FM放送から流れる弦楽五重奏曲ハ短調作品37-1第2楽章アンダンティーノ・コン・イノセンツァに初めて触れたとき、その旋律の美しさに僕は唸った。何と豊かで愛らしい主題であることか。
無条件の美しさ。
流麗な音の流れ、それはまさに清流の如くの潔さ。何より重心の低い、安定感が音楽に一層の喜びを与える。
6歳のモーツァルトがはじめてウィーンを訪れ、神童ぶりを披露した頃、ウィーンで人気を集めたことのあるチェロ奏者で作曲家のボッケリーニ。ついでパリで、そしてマドリードで宮廷音楽家などとして活躍したボッケリーニの作品は、18世紀のイギリスの音楽史家チャールズ・バーニーによって絶賛されている。
(美山良夫)
~COCO-73337ライナーノーツ
イタリア的陽気な情緒が全編を覆うが、時折見せる翳は、モーツァルトの明るさの中に秘められた陰翳に優るとも劣らない。多作家ルイジ・ボッケリーニの天才が凝縮された弦楽五重奏曲のいくつかを耳にすると、僕はいつどこでも感動でその場に釘付けになる。

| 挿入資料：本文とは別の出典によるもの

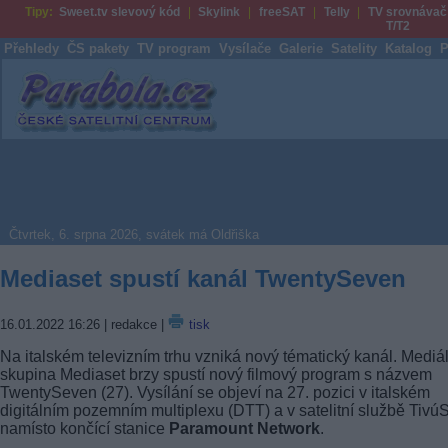
Tipy:
Sweet.tv slevový kód
Skylink
freeSAT
Telly
TV srovnávač
T/T2
Přehledy
ČS pakety
TV program
Vysílače
Galerie
Satelity
Katalog
P
Parabola.cz
Čtvrtek, 6. srpna 2026, svátek má Oldřiška
Mediaset spustí kanál TwentySeven
16.01.2022 16:26
| redakce |
tisk
Na italském televizním trhu vzniká nový tématický kanál. Mediál
skupina Mediaset brzy spustí nový filmový program s názvem
TwentySeven (27). Vysílání se objeví na 27. pozici v italském
digitálním pozemním multiplexu (DTT) a v satelitní službě Tivú
namísto končící stanice
Paramount Network
.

未来の見えない、不穏な時代だからこそ、人々に喜びを与える音楽の力は大きい。数百年という時間と空間を超えて紡がれる「弦の音」は、見事に調和の音だ。これぞ大自然の法則。5つの弦楽器が深い呼吸と共に同期する。それは、ベルリン・フィルハーモニーという器の中で育ち、熟成された音楽家たちの強力な絆によって生み出された奇蹟のアンサンブルだといっても言い過ぎではない。
筆舌に尽くし難い音の感動。一人でも多くの方に聞いていただきたい1枚。